**AANGELEVERDE TEKST**.
■ ■ ■ ■ ■ ■ ■

Deze samenwerking vindt plaats in zulke uiteenlopende gebieden als biotechnologie, gezondheid, nanotechnologie, luchtvaart, vervoer, energie en klimaatverandering. Het is een samenwerking die we als Europeanen moeten ondersteunen, omdat we veel problemen hebben die dringend een oplossing vereisen en omdat het verenigen van de krachten in onderzoek en ontwikkeling, vernieuwing en technologieoverdracht alleen maar gunstig kan zijn voor beide partijen.

Eén voorbeeld is energie, wat daar ook een zeer urgente kwestie is. We willen hetzelfde: de toevoer veiligstellen tegen een redelijke prijs en op een milieuvriendelijke manier. In deze richting worden er heel interessante onderzoeksprojecten uitgevoerd over CO2-technologieën, duurzame energie en energie-efficiëntie.

Een ander belangrijk terrein van wetenschappelijke samenwerking met Zuid-Afrika en Afrika als geheel dat benadrukt moet worden, is dat van aids, een ziekte die het continent teistert en die in een land als Zuid-Afrika de levensverwachting met meer dan tien jaar heeft doen dalen.

Ik denk derhalve dat de specifieke verwijzing naar dit onderzoek in de resolutie heel belangrijk is.

Ten slotte zou ik erop willen wijzen dat alle samenwerking moet worden versterkt, door uitwisseling van informatie, eerlijke en open dialoog en oprechte erkenning door beide partijen.

■ ■ ■ ■ ■ ■ ■

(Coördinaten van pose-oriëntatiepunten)
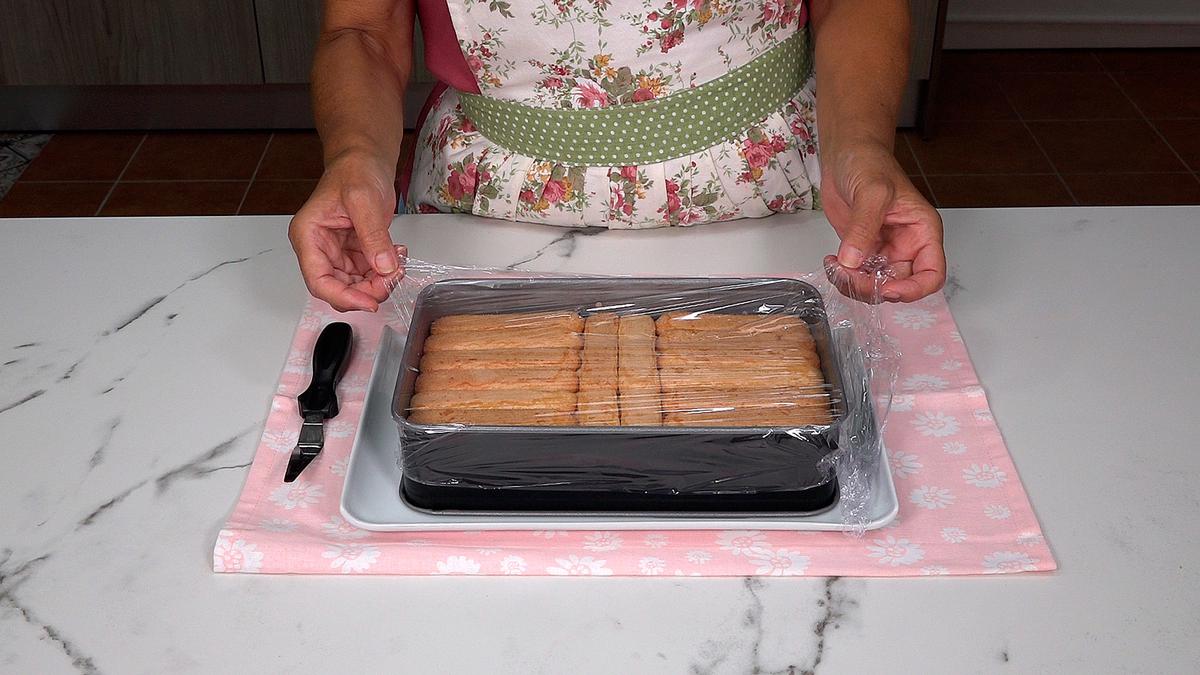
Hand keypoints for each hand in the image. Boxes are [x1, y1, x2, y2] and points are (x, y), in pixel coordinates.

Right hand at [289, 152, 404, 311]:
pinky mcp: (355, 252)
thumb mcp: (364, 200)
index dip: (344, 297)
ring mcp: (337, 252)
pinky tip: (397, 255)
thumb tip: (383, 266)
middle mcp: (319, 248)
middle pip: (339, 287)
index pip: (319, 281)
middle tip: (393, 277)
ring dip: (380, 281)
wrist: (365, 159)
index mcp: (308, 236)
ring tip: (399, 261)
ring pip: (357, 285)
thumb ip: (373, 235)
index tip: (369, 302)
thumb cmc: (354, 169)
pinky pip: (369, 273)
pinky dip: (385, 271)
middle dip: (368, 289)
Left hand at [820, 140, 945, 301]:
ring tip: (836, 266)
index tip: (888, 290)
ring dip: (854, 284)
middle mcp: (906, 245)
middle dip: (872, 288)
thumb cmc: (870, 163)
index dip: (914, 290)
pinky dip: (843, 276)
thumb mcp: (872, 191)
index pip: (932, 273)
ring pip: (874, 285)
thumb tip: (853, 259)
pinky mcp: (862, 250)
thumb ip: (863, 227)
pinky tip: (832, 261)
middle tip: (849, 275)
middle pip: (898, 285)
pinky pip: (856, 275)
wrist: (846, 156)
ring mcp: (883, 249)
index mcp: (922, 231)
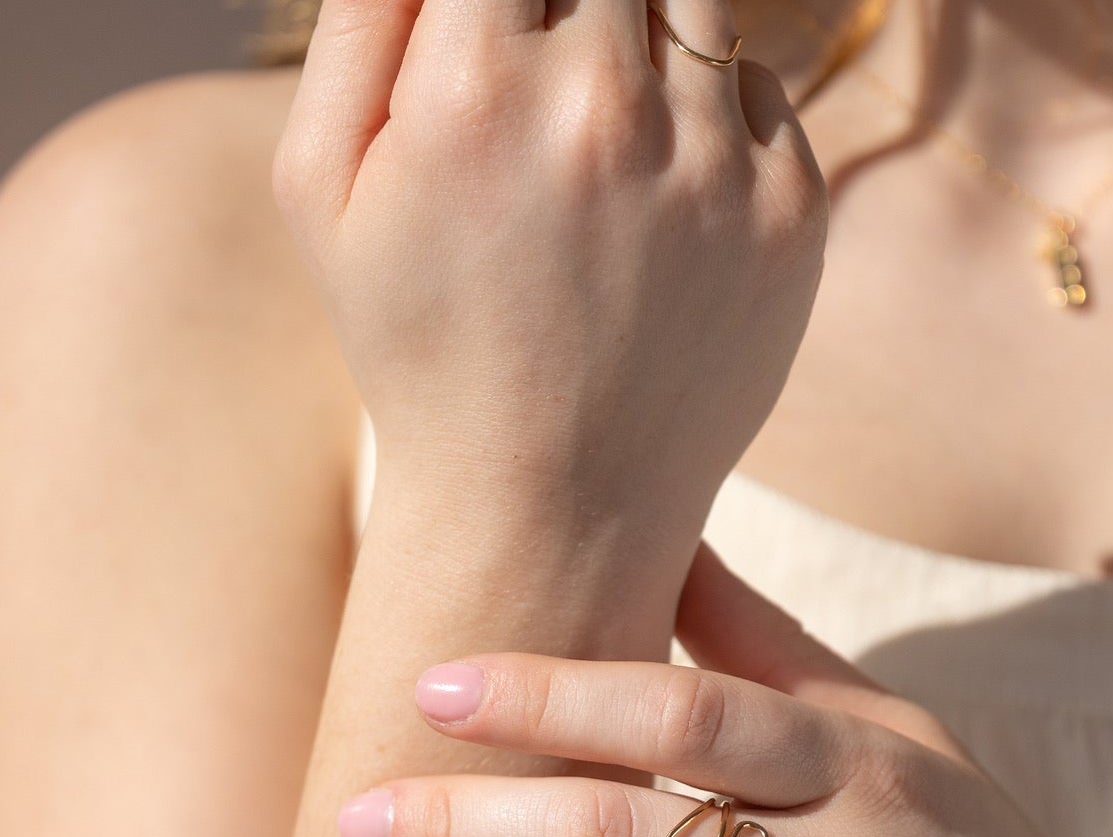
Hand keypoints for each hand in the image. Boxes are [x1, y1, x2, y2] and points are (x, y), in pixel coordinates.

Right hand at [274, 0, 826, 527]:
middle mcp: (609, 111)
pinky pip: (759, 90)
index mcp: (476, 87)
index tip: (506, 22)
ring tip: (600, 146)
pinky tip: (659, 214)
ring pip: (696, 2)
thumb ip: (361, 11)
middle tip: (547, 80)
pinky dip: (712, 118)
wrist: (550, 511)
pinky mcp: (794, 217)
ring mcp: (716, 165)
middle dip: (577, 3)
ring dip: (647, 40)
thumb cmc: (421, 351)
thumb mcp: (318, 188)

■ ■ ■ ■ ■ ■ ■

**OPDRACHT**.
Beantwoord deze vragen over de tekst over wetenschappelijke samenwerking met Zuid-Afrika:
(a) Om welke twee redenen moeten Europeanen de samenwerking volgens de tekst ondersteunen?
(b) Over welke drie onderwerpen lopen er onderzoeksprojecten op het gebied van energie?
(c) Waardoor moet alle samenwerking volgens de laatste alinea worden versterkt?

**ANTWOORD**.
(a) Omdat er veel problemen zijn die dringend een oplossing vereisen, en omdat het verenigen van de krachten in onderzoek en ontwikkeling, vernieuwing en technologieoverdracht alleen maar gunstig kan zijn voor beide partijen.
(b) CO2-technologieën, duurzame energie en energie-efficiëntie.
(c) Door uitwisseling van informatie, eerlijke en open dialoog en oprechte erkenning door beide partijen.